I was around 9 when I began reading Jacqueline Wilson and I fell in love with her work, reading everything I could get my hands on, being the nerd that I am.
In one of her books 'Cookie', the father is emotionally and verbally abusive, playing mind games with the mother and daughter. He constantly shouts and terrifies the mother, calling her derogatory names and even hits her once. The final straw was his message to Dilly, the mother when Cookie is given a rabbit despite his rules and so he deliberately leaves the hatch open releasing the bunny, who is then found by Cookie and her mother, mauled by a fox.
Is this Domestic Abuse? No, was my thinking at the time. From another of Jacqueline Wilson's books, 'Lola Rose' the mother had been beaten by her partner and that was what I had considered as Domestic Abuse.

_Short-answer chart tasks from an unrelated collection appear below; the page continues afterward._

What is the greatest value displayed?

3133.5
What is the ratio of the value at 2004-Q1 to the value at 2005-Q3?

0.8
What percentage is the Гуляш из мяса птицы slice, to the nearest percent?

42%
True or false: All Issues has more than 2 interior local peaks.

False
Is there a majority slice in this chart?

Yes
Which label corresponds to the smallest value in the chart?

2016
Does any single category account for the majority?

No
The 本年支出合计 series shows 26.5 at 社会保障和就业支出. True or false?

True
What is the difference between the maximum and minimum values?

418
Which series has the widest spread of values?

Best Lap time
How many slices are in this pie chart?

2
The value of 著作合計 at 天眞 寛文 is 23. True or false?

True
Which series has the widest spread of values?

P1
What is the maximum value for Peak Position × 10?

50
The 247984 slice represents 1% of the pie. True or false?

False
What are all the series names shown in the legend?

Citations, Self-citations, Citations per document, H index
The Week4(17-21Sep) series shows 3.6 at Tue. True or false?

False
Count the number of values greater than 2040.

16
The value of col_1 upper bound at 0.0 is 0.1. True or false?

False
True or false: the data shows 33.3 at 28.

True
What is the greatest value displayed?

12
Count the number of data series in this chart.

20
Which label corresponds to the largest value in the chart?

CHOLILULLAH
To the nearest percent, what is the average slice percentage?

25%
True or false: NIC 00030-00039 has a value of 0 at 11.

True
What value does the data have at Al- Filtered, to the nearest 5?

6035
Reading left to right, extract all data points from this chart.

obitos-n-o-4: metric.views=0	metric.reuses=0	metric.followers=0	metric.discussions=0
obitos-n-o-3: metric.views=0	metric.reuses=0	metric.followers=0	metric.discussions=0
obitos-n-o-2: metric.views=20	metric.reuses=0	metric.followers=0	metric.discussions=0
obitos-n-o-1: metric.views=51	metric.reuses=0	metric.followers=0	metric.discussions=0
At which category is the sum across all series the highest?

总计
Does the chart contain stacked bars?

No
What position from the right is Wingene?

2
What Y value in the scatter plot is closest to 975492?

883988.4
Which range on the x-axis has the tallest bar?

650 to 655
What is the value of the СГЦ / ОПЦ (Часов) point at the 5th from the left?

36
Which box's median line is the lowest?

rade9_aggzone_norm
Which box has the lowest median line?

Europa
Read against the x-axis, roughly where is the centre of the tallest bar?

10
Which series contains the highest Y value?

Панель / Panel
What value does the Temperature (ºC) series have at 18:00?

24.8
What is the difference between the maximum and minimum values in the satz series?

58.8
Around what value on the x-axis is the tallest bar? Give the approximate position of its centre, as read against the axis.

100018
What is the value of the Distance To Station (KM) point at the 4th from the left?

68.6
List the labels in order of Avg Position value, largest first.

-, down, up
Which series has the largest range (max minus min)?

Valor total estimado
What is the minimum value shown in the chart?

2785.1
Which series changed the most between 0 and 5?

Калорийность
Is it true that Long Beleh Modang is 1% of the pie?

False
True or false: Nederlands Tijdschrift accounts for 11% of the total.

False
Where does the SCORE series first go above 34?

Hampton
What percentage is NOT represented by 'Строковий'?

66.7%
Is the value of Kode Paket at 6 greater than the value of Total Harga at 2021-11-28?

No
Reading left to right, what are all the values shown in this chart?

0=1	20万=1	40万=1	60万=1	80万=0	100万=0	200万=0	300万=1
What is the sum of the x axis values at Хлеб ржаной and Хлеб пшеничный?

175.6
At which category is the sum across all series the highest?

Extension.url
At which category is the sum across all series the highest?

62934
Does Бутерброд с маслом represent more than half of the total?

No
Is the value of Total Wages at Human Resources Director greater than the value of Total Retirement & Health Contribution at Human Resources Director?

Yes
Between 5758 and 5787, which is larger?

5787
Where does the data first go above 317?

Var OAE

Picture a victim of domestic abuse. I used to imagine a beaten woman locked in a basement, while a large man towered over her swearing and drinking a beer. I thought this was just a douche father and that Dilly should have left much earlier in the relationship instead of putting Cookie and herself in constant fear at home. I thought that while it is obviously not the mother's fault she should have gotten over it and left.
Towards the end of the year, the school decided to have a week of talks and activities ranging from ‘Mindfulness' to ‘HIV Talks'. In all honesty, my friends and I were not too excited as on Friday morning we trudged our way up to the classroom and got out our pencil cases and books. It turned out to be a brilliant experience. We met Madelaine for a talk about Domestic Abuse. It was relaxed, and filled with brightly coloured Post-It notes ready for our questions. It made us think.
My answer to the question earlier had changed: Was what Cookie and her mother exposed to Domestic Abuse? Absolutely.
Domestic Abuse wasn't just physical but emotional, verbal, psychological, economic and sexual.
There were so many different reasons why the mother didn't 'just leave' and that alerted us to how complicated it is to get out of abusive relationships
If I was asked now to picture a victim of Domestic Abuse, I would imagine a normal person who is strong, brave and has just been through an awful ordeal.
The ‘no-stupid questions' gave my friends and I the freedom to ask questions and the main one that we talked about during break: "Then why did she stay?" It gave us the chance to learn more from why to how to what happens next. It spread awareness showing us the line between the brief unhealthy relationship talk that we had briefly in PSHE to an actual crime.
It was insightful to learn about the different ways to get help if we ever found ourselves in this situation.